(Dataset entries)
□ □ □ □ □
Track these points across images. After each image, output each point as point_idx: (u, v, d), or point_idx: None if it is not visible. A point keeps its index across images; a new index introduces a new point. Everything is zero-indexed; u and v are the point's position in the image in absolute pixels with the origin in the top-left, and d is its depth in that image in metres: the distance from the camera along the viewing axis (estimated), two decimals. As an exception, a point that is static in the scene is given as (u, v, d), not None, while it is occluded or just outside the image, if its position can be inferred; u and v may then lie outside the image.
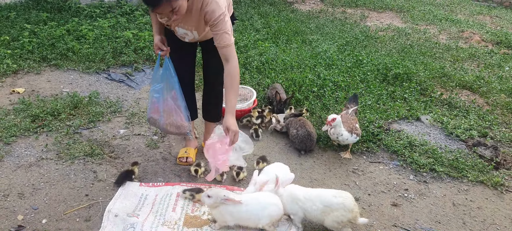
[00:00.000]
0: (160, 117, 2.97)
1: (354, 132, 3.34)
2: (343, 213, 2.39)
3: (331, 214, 2.41)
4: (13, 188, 2.84)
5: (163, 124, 2.98)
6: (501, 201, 2.97)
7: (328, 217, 2.43)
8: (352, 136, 3.32)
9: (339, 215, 2.39)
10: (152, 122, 3.06)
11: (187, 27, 2.77)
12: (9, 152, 3.24)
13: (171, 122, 2.97)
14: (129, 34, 5.68)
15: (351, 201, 2.43)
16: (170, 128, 3.01)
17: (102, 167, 3.13)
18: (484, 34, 7.06)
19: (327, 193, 2.50)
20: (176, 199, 2.80)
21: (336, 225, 2.42)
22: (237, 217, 2.46)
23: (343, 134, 3.30)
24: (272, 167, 2.93)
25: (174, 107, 2.93)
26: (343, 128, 3.30)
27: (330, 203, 2.43)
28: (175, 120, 2.96)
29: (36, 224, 2.53)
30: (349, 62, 5.28)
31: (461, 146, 3.62)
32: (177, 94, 2.92)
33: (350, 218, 2.40)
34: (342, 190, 2.97)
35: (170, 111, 2.94)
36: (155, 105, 2.97)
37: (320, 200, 2.46)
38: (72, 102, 4.02)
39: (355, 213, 2.42)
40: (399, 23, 7.79)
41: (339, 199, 2.42)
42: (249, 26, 6.78)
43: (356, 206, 2.45)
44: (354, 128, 3.35)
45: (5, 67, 4.66)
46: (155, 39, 2.92)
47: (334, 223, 2.42)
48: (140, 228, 2.47)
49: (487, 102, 4.42)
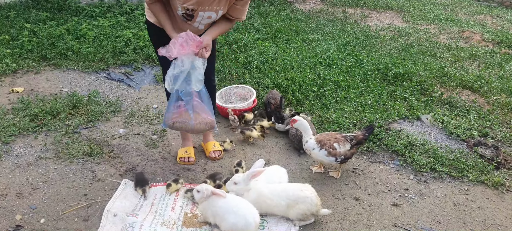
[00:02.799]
0: (190, 119, 2.82)
1: (327, 148, 2.92)
2: (309, 207, 2.53)
3: (296, 207, 2.54)
4: (12, 188, 2.83)
5: (193, 124, 2.84)
6: (502, 201, 2.95)
7: (292, 210, 2.55)
8: (321, 150, 2.93)
9: (304, 208, 2.53)
10: (178, 126, 2.88)
11: (213, 8, 2.68)
12: (7, 151, 3.23)
13: (200, 120, 2.86)
14: (128, 33, 5.67)
15: (314, 195, 2.57)
16: (199, 126, 2.87)
17: (101, 167, 3.12)
18: (484, 34, 7.04)
19: (293, 187, 2.61)
20: (175, 199, 2.78)
21: (301, 217, 2.56)
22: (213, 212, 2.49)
23: (308, 141, 2.98)
24: (270, 170, 2.91)
25: (201, 106, 2.86)
26: (309, 135, 2.99)
27: (296, 197, 2.54)
28: (204, 117, 2.86)
29: (34, 224, 2.52)
30: (349, 61, 5.27)
31: (462, 145, 3.61)
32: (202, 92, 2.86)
33: (313, 211, 2.55)
34: (340, 190, 2.99)
35: (199, 111, 2.85)
36: (180, 109, 2.83)
37: (286, 195, 2.57)
38: (72, 101, 4.01)
39: (318, 206, 2.57)
40: (399, 23, 7.78)
41: (305, 193, 2.55)
42: (249, 26, 6.77)
43: (319, 199, 2.59)
44: (328, 144, 2.94)
45: (4, 66, 4.65)
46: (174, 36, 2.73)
47: (299, 215, 2.55)
48: (139, 228, 2.46)
49: (488, 102, 4.40)
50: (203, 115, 2.86)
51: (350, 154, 3.03)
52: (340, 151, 2.96)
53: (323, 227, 2.62)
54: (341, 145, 2.97)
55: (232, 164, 3.22)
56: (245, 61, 5.17)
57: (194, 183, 3.01)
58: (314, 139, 2.99)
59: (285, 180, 2.86)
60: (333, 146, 2.95)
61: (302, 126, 3.00)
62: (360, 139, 3.07)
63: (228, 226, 2.41)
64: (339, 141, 2.98)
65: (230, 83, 4.53)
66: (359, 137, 3.07)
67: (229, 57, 5.28)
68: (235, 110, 3.88)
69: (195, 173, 3.14)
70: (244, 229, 2.39)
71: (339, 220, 2.69)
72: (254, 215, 2.44)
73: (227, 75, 4.80)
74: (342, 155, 2.97)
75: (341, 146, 2.97)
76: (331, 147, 2.94)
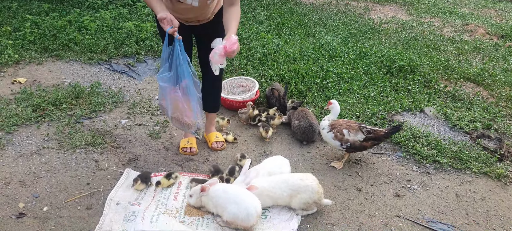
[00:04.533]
0: (167, 106, 2.78)
1: (335, 132, 3.01)
2: (310, 195, 2.53)
3: (298, 196, 2.55)
4: (14, 176, 2.84)
5: (171, 115, 2.82)
6: (505, 192, 2.94)
7: (295, 199, 2.56)
8: (329, 132, 3.04)
9: (306, 197, 2.54)
10: (162, 109, 2.89)
11: None
12: (10, 140, 3.24)
13: (176, 116, 2.82)
14: (131, 25, 5.65)
15: (316, 183, 2.58)
16: (175, 122, 2.88)
17: (104, 156, 3.12)
18: (489, 27, 6.99)
19: (294, 177, 2.62)
20: (178, 188, 2.78)
21: (303, 206, 2.56)
22: (215, 203, 2.50)
23: (325, 120, 3.15)
24: (272, 160, 2.92)
25: (181, 100, 2.73)
26: (331, 118, 3.14)
27: (297, 186, 2.55)
28: (180, 115, 2.80)
29: (37, 212, 2.53)
30: (352, 54, 5.24)
31: (465, 137, 3.59)
32: (189, 84, 2.69)
33: (315, 200, 2.55)
34: (343, 180, 2.98)
35: (177, 104, 2.74)
36: (162, 94, 2.77)
37: (288, 185, 2.57)
38: (74, 92, 4.01)
39: (320, 194, 2.57)
40: (403, 16, 7.73)
41: (306, 182, 2.55)
42: (251, 18, 6.74)
43: (321, 188, 2.59)
44: (338, 128, 3.02)
45: (7, 57, 4.65)
46: (161, 14, 2.55)
47: (301, 204, 2.56)
48: (142, 216, 2.46)
49: (492, 94, 4.38)
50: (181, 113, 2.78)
51: (360, 145, 2.99)
52: (348, 138, 2.96)
53: (325, 217, 2.62)
54: (352, 133, 2.98)
55: (234, 154, 3.22)
56: (248, 53, 5.15)
57: (196, 173, 3.01)
58: (328, 121, 3.10)
59: (287, 171, 2.85)
60: (342, 131, 3.00)
61: (334, 109, 3.16)
62: (380, 135, 3.00)
63: (230, 216, 2.41)
64: (351, 128, 3.00)
65: (232, 75, 4.52)
66: (379, 133, 3.00)
67: (231, 49, 5.25)
68: (237, 102, 3.88)
69: (197, 163, 3.13)
70: (245, 219, 2.39)
71: (342, 210, 2.69)
72: (256, 205, 2.44)
73: (230, 67, 4.79)
74: (349, 142, 2.97)
75: (351, 133, 2.97)
76: (339, 131, 3.01)
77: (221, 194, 2.49)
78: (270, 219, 2.56)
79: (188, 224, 2.47)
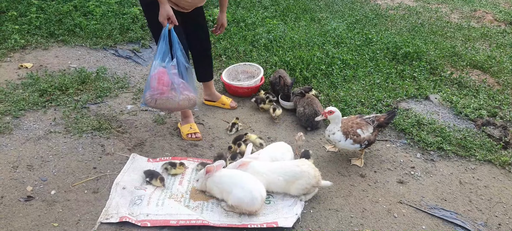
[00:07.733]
0: (176, 93, 2.81)
1: (351, 136, 2.89)
2: (308, 180, 2.54)
3: (296, 183, 2.56)
4: (22, 160, 2.88)
5: (179, 100, 2.84)
6: (509, 180, 2.94)
7: (293, 186, 2.57)
8: (347, 140, 2.88)
9: (303, 183, 2.55)
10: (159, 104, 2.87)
11: None
12: (18, 125, 3.28)
13: (185, 96, 2.86)
14: (136, 10, 5.64)
15: (312, 168, 2.59)
16: (183, 103, 2.88)
17: (110, 141, 3.16)
18: (497, 14, 6.89)
19: (289, 164, 2.64)
20: (183, 173, 2.82)
21: (302, 192, 2.57)
22: (220, 188, 2.54)
23: (335, 133, 2.91)
24: (274, 146, 2.93)
25: (184, 82, 2.84)
26: (338, 127, 2.91)
27: (293, 173, 2.56)
28: (188, 93, 2.87)
29: (45, 195, 2.58)
30: (358, 40, 5.21)
31: (470, 125, 3.58)
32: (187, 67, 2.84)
33: (313, 184, 2.56)
34: (346, 167, 3.00)
35: (184, 85, 2.83)
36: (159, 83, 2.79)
37: (284, 172, 2.59)
38: (80, 77, 4.03)
39: (318, 177, 2.57)
40: (410, 2, 7.63)
41: (302, 167, 2.57)
42: (257, 4, 6.69)
43: (317, 171, 2.59)
44: (352, 131, 2.89)
45: (13, 42, 4.67)
46: (165, 8, 2.69)
47: (300, 190, 2.57)
48: (148, 200, 2.50)
49: (498, 82, 4.34)
50: (187, 91, 2.87)
51: (373, 138, 2.96)
52: (364, 136, 2.91)
53: (329, 203, 2.64)
54: (364, 129, 2.92)
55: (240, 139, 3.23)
56: (253, 39, 5.13)
57: (201, 158, 3.03)
58: (339, 131, 2.90)
59: (289, 157, 2.86)
60: (356, 132, 2.89)
61: (337, 118, 2.91)
62: (381, 121, 3.00)
63: (235, 200, 2.44)
64: (361, 125, 2.93)
65: (237, 61, 4.52)
66: (380, 119, 3.00)
67: (236, 35, 5.24)
68: (241, 88, 3.89)
69: (202, 149, 3.16)
70: (250, 203, 2.42)
71: (345, 196, 2.71)
72: (260, 190, 2.47)
73: (235, 53, 4.78)
74: (366, 139, 2.91)
75: (364, 130, 2.92)
76: (355, 134, 2.88)
77: (226, 179, 2.52)
78: (274, 204, 2.59)
79: (193, 209, 2.51)
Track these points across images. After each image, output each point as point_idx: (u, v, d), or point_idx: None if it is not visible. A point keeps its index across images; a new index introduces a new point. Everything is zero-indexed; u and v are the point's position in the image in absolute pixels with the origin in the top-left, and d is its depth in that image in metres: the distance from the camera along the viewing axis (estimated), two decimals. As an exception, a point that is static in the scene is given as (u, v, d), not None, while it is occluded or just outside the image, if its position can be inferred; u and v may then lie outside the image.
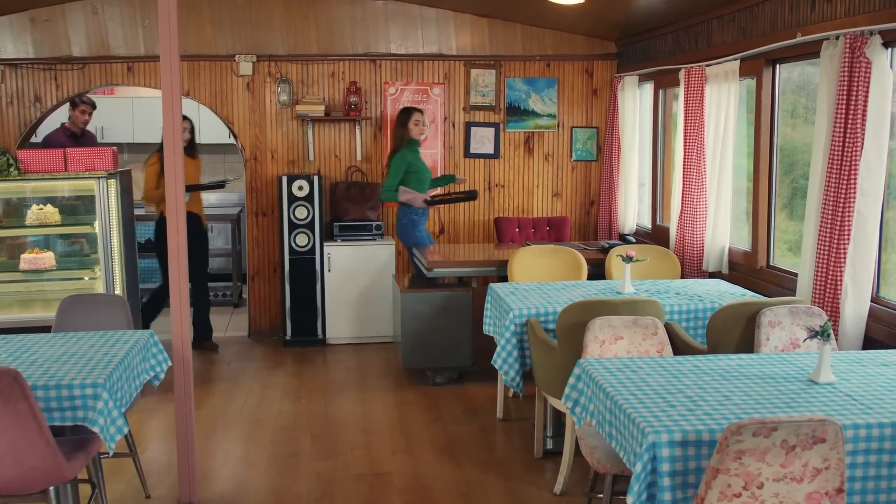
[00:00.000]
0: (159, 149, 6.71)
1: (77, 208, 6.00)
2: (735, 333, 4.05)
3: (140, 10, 7.12)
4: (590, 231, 7.79)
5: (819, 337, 3.19)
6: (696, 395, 3.04)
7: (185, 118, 6.71)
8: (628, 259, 4.93)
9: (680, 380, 3.23)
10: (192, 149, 6.96)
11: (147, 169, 6.88)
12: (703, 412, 2.86)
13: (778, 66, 5.13)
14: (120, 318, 4.28)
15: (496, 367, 4.70)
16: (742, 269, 5.48)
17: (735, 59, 5.28)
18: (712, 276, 5.72)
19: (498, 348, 4.70)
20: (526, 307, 4.62)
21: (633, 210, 7.20)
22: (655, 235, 6.84)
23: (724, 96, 5.45)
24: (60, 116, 8.67)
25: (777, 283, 5.06)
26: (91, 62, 7.16)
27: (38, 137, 8.86)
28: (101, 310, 4.31)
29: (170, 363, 4.05)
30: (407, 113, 6.73)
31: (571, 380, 3.50)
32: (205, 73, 7.28)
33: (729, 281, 5.42)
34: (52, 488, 3.25)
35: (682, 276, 5.84)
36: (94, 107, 7.28)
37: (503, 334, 4.66)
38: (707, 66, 5.63)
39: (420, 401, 5.80)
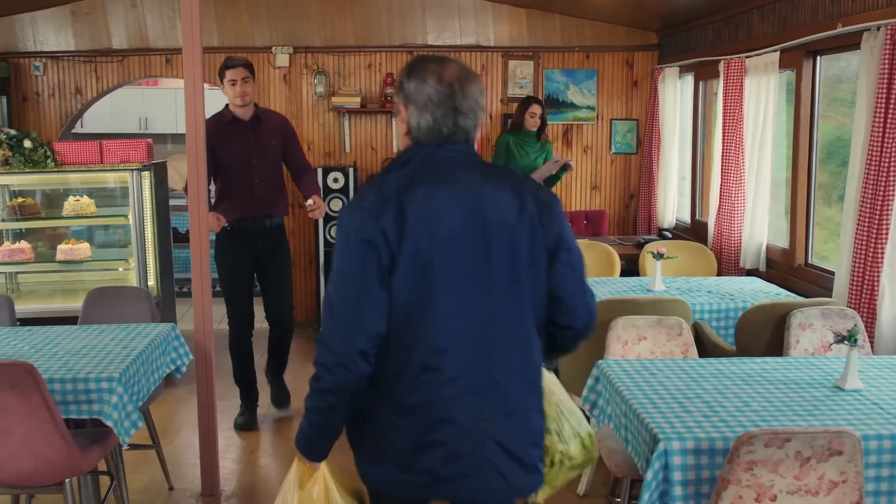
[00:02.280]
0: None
1: (113, 200, 6.07)
2: (765, 335, 3.93)
3: (178, 3, 7.15)
4: (629, 225, 7.65)
5: (846, 342, 3.06)
6: (713, 401, 2.94)
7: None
8: (659, 256, 4.82)
9: (699, 384, 3.13)
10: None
11: None
12: (720, 419, 2.77)
13: (818, 57, 4.96)
14: (144, 311, 4.30)
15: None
16: (780, 266, 5.32)
17: (775, 51, 5.12)
18: (749, 273, 5.56)
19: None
20: (552, 304, 4.53)
21: (672, 204, 7.04)
22: (694, 230, 6.69)
23: (763, 89, 5.29)
24: (101, 108, 8.79)
25: (815, 283, 4.90)
26: (130, 54, 7.22)
27: (83, 128, 9.02)
28: (125, 302, 4.34)
29: (191, 356, 4.05)
30: (527, 102, 6.32)
31: (590, 381, 3.42)
32: (242, 65, 7.29)
33: (765, 279, 5.25)
34: (67, 480, 3.28)
35: (719, 273, 5.69)
36: (248, 68, 5.00)
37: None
38: (747, 57, 5.46)
39: (449, 396, 5.74)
□ □ □ □ □
> Task to complete: As the answer, set down only the lines from the data above between the one holding "62: (360, 139, 3.07)" and the one holding "76: (331, 147, 2.94)", inclusive, exactly as they read.

> Task solution:
62: (360, 139, 3.07)
63: (228, 226, 2.41)
64: (339, 141, 2.98)
65: (230, 83, 4.53)
66: (359, 137, 3.07)
67: (229, 57, 5.28)
68: (235, 110, 3.88)
69: (195, 173, 3.14)
70: (244, 229, 2.39)
71: (339, 220, 2.69)
72: (254, 215, 2.44)
73: (227, 75, 4.80)
74: (342, 155, 2.97)
75: (341, 146, 2.97)
76: (331, 147, 2.94)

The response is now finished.